Authors observed that the classification error decreased with the increased ConvNet depth: from 11 layers in A to 19 layers in E (but saturated after that). The scale jittering at training time (S ∈ [256; 512]) lead to significantly better results than training on images with the fixed smallest side (S = 256 or S = 384), even though a single scale is used at test time. This confirmed that training set augmentation by scale jittering was indeed helpful for capturing multi-scale image statistics.
The Least performing Network A achieving 10.4% top-5 error confirmed that a deep network with small filters outperforms a shallow network with larger filters.
Multi-Scale Evaluation: Here, the authors assessed the effect of scale jittering at test time. It consisted of running a model over several rescaled versions of a test image (corresponding to different values of Q), followed by averaging the resulting class posteriors. The model trained with variable S ∈ [Smin; Smax] was evaluated over a larger range of sizes Q = {Smin, 0.5(Smin + Smax), Smax}.
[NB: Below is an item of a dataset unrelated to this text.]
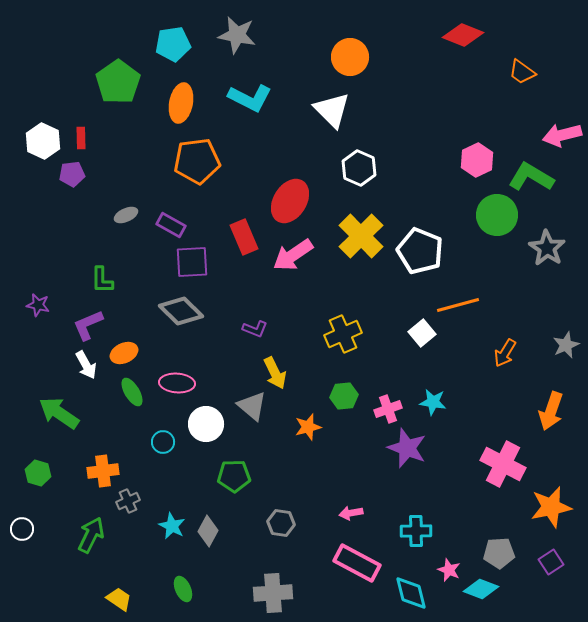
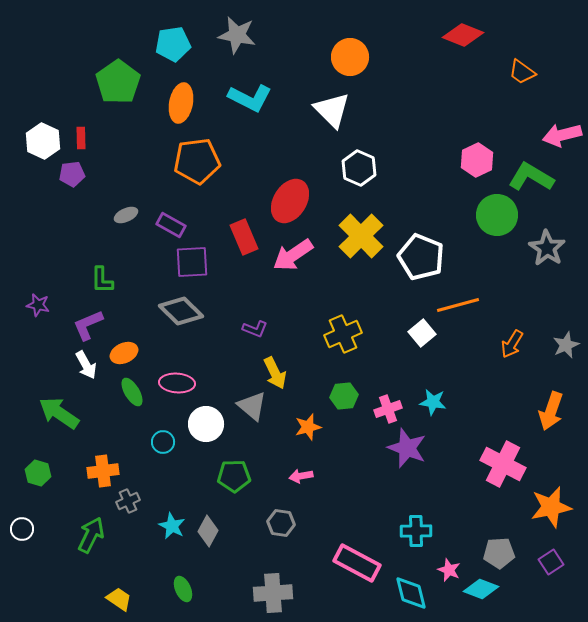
white pentagon at (420, 251): moved 1 px right, 6 px down
orange arrow at (505, 353): moved 7 px right, 9 px up
pink arrow at (351, 513): moved 50 px left, 37 px up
The results indicated that scale jittering at test time leads to better performance as compared to evaluating the same model at a single scale.
Multi-Crop and Dense: As mentioned earlier best-performing networks D (VGG16) and E (VGG19) achieved slightly better results with Multi-Crop and Dense evaluation together.
Final submission ensembling VGG16 and VGG19
Similar to AlexNet(2012) and ZFNet(2013) submissions authors too submitted an ensemble (combining the outputs of several models by averaging their soft-max class posteriors) of their best performing models D and E; just two, a significantly less number of models than earlier submissions and remarkably outperforming them. The final submitted top-5 error of 6.8% outperformed all earlier submitted results.
Remarks
VGGNet, simplicity at its best architecture compared to its competitor GoogLeNet, had few but important insights to offer. The use of now omnipresent 3x3 convolutional layers throughout an architecture was seeded here. Both VGGNet and GoogLeNet, the winners of 2014, using the concept of effective receptive field highlighted the importance of depth in visual representations which eventually became the stepping stone of a breakthrough transformation arriving next year.